Coexisting Languages in Australia: An Interactive map

Jack Zhao from Small Multiples – a multidisciplinary team of data specialists, designers and developers – retrieved the Language Spoken at Home (LANP) data from the 2016 Census and turned it into a dot density map that vividly shows how people from different cultures coexist (or not) in ultra high resolution (using Python, englewood library, QGIS, Carto). Each colored dot in the visualizations below represents five people from the same language group in the area. Highly populated areas have a higher density of dots; while language diversity is shown through the number of different colors in the given area.

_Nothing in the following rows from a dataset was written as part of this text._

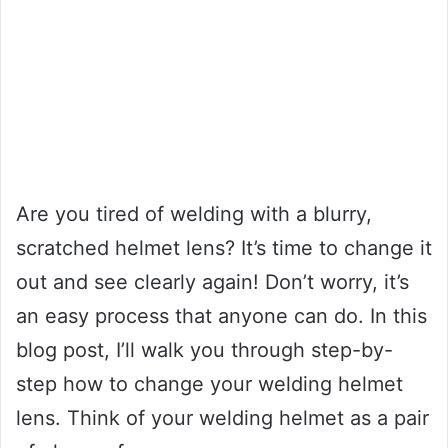
Are you tired of welding with a blurry,
scratched helmet lens? It’s time to change it
out and see clearly again! Don’t worry, it’s
an easy process that anyone can do. In this
blog post, I’ll walk you through step-by-
step how to change your welding helmet
lens. Think of your welding helmet as a pair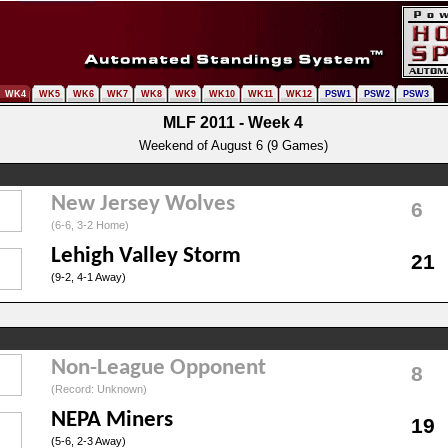
WK4
WK5
WK6
WK7
WK8
WK9
WK10
WK11
WK12
PSW1
PSW2
PSW3
MLF 2011 - Week 4
Weekend of August 6 (9 Games)
New Jersey Wolves
6
(6-6, 3-2 Home)
Lehigh Valley Storm
21
(9-2, 4-1 Away)
Non-League Opponent
8
(Record: Unknown)
NEPA Miners
19
(5-6, 2-3 Away)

Good news: the maps are interactive! Here’s Sydney:

Here is the original webpage on Small Multiples and you can browse the interactive map in full screen in your browser. The below language groups are included:

Eastern Asian: Chinese, Japanese, Korean, Other Eastern Asian Languages
Southeast Asian: Burmese and Related Languages, Hmong-Mien, Mon-Khmer, Tai, Southeast Asian Austronesian Languages, Other Southeast Asian Languages
Southern Asian: Dravidian, Indo-Aryan, Other Southern Asian Languages
Southwest And Central Asian: Iranic, Middle Eastern Semitic Languages, Turkic, Other Southwest and Central Asian Languages
Northern European: Celtic, English, German and Related Languages, Dutch and Related Languages, Scandinavian, Finnish and Related Languages
Southern European: French, Greek, Iberian Romance, Italian, Maltese, Other Southern European Languages
Eastern European: Baltic, Hungarian, East Slavic, South Slavic, West Slavic, Other Eastern European Languages
Australian Indigenous: Arnhem Land and Daly River Region Languages, Yolngu Matha, Cape York Peninsula Languages, Torres Strait Island Languages, Northern Desert Fringe Area Languages, Arandic, Western Desert Languages, Kimberley Area Languages, Other Australian Indigenous Languages

Mapping Median Household Incomes in the US

The US Census Download Center contains rich information on its countries demographic data. Here you can find a piece of R code that uses the highcharter package in R to create an interactive map showing the median household per country.